Initially I was going to test the new one to make sure it worked, but I didn't feel like going out in the cold to get my cables or jump box. And this guy has been rebuilding starters and alternators for decades so I figured I didn't really need to. I got it all back together last night and as soon as I touched the negative battery cable to the post, the starter started spinning. I pulled the ignition wire off the starter and tried again. No change.
So, I went ahead and took the intake manifold off again (well, the upper plenum anyway) and pulled the starter. Again. Put it on the floor, hooked up the jump box to the case and the battery cable terminal. Switch the box on and the starter just takes off. It doesn't appear to snap the gear forward, it just spins.

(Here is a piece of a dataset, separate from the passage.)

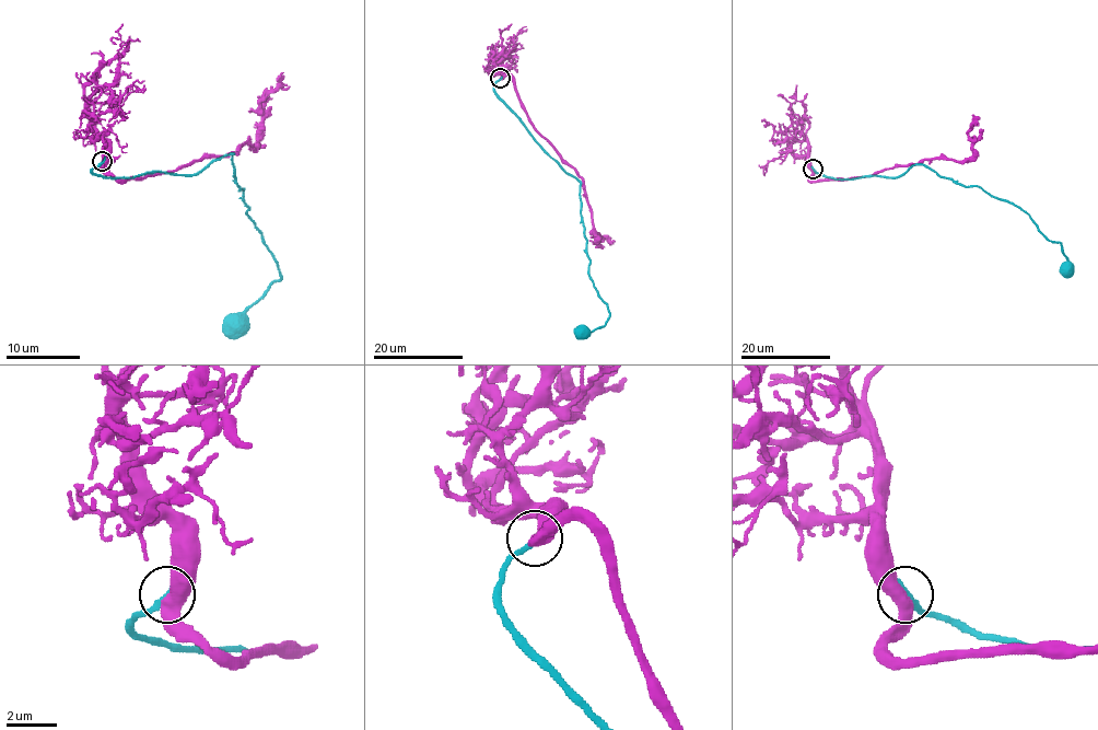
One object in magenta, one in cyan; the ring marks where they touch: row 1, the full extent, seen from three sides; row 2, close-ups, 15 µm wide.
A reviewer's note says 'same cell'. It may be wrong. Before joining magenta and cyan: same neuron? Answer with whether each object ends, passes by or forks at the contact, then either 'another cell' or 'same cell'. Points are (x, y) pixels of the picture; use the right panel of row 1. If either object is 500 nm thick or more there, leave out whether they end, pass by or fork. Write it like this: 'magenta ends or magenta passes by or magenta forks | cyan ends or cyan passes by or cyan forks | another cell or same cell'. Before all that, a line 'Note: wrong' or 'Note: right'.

The starter looks roughly like this one:
As far as I have ever encountered, the only real way to screw up the install would be to tighten the nut that holds the positive cable so much that the copper stud breaks off. I got the nut snug, but I didn't use a torque wrench on it.
I was going to see if maybe the solenoid was stuck or something by trying to put a jumper wire on the ignition switch connection there and/or try to manually push the gear back and forth to see if it's just a little stuck between.
Assuming neither of those things does it, is there some way I could have screwed that up and caused it to fail in this manner? Or is this just an oops on the rebuild?
The good news is that I can get the intake manifold off and the the starter pulled in about 30 minutes now. So I've got that going for me!